Je comprend bien ces informations que vous recevez: les tissus sont vivants et le lieu de toutes sortes d’échanges gazeux ou autres, et la lymphe apporte de matériaux nourriciers, la post hypophyse cérébrale envoie des neurotransmetteurs, toute cette activité peut parfaitement vous être perceptible de même que les différences de température entre certaines parties du corps.

F.M.
oui, en effet, il existe des neurotransmetteurs, des neurohormones, et tout un tas de molécules circulantes qui nous permettent de supposer que nous sentons cela. Après, il ne nous est pas encore possible de le vérifier, bien que des études soit en cours dans ce sens.

A.H.
Cela je le comprend très bien. C’est la partie  DIAGNOSTIC. Mais la partie TRAITEMENT quelle est elle? Moi en tant que chirurgien je sais ce que mes mains doivent faire, et vous que font elles?
Et l’occlusion? et son influence sur la position des os crâniens? qu’en faites vous?

F.M.

L’intérêt de l’ostéopathie crânienne dans les troubles de l’occlusion, les dysfonctions des ATM, des suivis de traitement orthodontique, réside dans l’existence d’un système de répartition des contraintes au niveau de la mâchoire et du crâne. Les forces de mastication sont énormes, et doivent se transmettre au reste du corps de manière symétrique et équilibré une architecture osseuse empruntant les sutures entre les os du crâne. Ces sutures ne sont pas complètement ossifiées, pendant une grande partie de la vie. Elles restent semi-rigides, donc douées d’une capacité de micro-mobilité et adaptation.

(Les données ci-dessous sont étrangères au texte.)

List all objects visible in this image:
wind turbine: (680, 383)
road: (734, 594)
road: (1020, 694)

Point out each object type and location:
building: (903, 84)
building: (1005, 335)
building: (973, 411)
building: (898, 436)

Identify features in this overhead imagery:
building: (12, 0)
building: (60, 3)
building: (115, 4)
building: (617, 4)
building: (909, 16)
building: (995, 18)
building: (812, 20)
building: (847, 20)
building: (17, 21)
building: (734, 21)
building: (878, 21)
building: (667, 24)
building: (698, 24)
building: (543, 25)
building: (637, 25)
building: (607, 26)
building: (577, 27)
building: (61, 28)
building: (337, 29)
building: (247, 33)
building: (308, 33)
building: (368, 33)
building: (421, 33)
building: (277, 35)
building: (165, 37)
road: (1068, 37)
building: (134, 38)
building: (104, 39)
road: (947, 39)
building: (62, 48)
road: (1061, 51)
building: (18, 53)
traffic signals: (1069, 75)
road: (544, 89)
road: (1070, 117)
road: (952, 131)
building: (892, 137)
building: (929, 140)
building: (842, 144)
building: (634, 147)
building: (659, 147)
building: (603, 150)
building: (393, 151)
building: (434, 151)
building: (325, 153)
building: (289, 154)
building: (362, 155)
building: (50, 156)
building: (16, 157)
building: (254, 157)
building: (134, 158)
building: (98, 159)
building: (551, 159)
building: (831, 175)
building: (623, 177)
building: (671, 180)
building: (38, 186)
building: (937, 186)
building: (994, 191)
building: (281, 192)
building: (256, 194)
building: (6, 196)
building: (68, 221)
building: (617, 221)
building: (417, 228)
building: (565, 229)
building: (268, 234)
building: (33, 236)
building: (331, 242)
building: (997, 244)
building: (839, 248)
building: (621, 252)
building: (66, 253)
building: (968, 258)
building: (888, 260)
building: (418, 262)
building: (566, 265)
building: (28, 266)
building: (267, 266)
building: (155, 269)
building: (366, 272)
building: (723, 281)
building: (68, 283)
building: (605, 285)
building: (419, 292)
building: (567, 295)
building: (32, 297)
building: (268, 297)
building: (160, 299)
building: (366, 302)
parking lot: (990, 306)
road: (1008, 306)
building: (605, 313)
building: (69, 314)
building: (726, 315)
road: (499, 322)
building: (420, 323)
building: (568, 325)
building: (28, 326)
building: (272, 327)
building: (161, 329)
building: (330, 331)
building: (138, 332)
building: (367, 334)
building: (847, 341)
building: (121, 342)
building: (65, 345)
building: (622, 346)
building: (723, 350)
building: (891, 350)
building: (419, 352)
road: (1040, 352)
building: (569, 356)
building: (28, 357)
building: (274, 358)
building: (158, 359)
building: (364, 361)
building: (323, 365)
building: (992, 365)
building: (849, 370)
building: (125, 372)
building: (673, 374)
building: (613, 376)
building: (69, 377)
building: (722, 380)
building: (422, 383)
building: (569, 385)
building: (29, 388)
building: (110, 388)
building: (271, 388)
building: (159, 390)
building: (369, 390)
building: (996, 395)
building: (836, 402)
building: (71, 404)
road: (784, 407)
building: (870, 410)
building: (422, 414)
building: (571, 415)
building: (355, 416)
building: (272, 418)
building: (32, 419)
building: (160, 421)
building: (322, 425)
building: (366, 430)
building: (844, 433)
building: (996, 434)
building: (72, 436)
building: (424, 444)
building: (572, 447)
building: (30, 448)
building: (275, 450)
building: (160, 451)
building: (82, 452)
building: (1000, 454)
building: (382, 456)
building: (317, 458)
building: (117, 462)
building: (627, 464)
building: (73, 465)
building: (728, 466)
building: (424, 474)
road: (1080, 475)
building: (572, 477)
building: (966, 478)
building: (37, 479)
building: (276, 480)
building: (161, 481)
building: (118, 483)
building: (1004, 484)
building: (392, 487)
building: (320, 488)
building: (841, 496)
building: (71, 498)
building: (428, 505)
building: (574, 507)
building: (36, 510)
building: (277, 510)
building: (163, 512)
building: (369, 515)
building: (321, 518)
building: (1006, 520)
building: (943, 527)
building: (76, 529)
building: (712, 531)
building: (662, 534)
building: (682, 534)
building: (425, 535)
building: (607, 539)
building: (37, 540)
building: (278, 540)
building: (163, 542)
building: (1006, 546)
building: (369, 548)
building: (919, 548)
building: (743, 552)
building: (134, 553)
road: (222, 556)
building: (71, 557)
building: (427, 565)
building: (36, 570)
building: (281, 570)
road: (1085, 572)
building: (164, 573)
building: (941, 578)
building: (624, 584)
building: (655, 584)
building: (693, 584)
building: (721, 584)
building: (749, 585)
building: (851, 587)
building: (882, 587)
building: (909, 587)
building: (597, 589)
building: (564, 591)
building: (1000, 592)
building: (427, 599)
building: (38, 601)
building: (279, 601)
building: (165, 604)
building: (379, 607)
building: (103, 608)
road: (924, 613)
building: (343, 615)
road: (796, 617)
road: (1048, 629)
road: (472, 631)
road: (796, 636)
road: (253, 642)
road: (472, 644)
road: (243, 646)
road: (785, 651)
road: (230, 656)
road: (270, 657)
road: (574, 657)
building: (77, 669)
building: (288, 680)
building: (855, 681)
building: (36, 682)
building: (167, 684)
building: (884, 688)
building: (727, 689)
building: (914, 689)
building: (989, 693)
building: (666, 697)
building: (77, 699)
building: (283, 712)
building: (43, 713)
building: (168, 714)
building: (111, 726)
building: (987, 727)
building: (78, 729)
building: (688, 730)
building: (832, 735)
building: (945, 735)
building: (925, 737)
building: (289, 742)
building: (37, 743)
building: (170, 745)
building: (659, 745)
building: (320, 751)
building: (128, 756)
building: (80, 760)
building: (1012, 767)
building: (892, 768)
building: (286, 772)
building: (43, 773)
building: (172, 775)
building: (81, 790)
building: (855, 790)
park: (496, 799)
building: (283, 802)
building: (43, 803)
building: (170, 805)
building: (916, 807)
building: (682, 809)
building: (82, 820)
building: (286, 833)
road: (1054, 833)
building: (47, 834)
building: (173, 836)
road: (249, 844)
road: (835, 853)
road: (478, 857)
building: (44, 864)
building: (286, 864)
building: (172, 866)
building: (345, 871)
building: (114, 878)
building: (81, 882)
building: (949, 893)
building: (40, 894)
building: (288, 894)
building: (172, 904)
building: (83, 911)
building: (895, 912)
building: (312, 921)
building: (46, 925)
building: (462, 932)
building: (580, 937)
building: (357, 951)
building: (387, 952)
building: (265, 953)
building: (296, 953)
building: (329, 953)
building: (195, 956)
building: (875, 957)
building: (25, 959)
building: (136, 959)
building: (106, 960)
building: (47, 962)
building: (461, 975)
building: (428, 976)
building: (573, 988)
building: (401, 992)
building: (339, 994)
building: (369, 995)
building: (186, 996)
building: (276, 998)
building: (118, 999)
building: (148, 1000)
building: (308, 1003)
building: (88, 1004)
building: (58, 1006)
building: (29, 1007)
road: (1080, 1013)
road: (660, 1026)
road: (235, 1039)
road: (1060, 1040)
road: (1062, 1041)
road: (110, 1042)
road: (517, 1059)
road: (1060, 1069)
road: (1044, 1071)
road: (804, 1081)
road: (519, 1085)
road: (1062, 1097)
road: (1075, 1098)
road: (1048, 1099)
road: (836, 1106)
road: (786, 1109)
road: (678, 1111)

On pourrait se dire que cette micro-mobilité est anecdotique, voire inutile, et pourtant… Comme vous le dites dans votre article au sujet de l’ostéopathie crânienne, si on pose un bridge intermaxillaire passant sur la ligne médiane, on bloque la suture intermaxillaire; le système n’a donc plus la capacité d’exprimer cette micro-mobilité, cette absorption des contraintes, et les symptômes apparaissent. En enlevant le bridge, la mobilité est retrouvée et les symptômes disparaissent. S’il existe un déséquilibre de l’occlusion, des ATM, les forces de la mastication se répartissent de manière asymétrique, entrainant un déséquilibre au niveau des os du crâne, des cervicales, etc… Imaginez une personne bruxomane, qui serre les dents toute la journée ou la nuit: les conséquences sur le crâne et la colonne vertébrale sont énormes! L’ostéopathie peut beaucoup aider, pas forcément à supprimer la cause du bruxisme, mais surtout à limiter ses conséquences au niveau du crâne et du reste du corps.

A.H.
Vous n’êtes donc pas un rebouteux qui remet les os en place? J’ai aussi  l’impression  que l’ostéopathie est un peu ésotérique!

F.M.
Oui, c’est vrai! A.T. disait à ce sujet quelque chose comme ça: « Si vous me prenez pour un charlatan, une bonne dose d’anatomie vous prouvera le contraire… ». Pour conclure, je pourrais dire que nous devons connaitre notre anatomie sur le bout des doigts… au sens littéral du terme!

A.H.
Mais vous ne m’avez toujours pas dit ce que vous faites avec vos mains!…

Pour plus d’information, je vous recommande de lire cet article:
Cliquer ICI.

 En ce qui me concerne je regrette que tout l’accent de l’ostéopathie repose sur le diagnostic, et qu’on en sache si peu sur le traitement!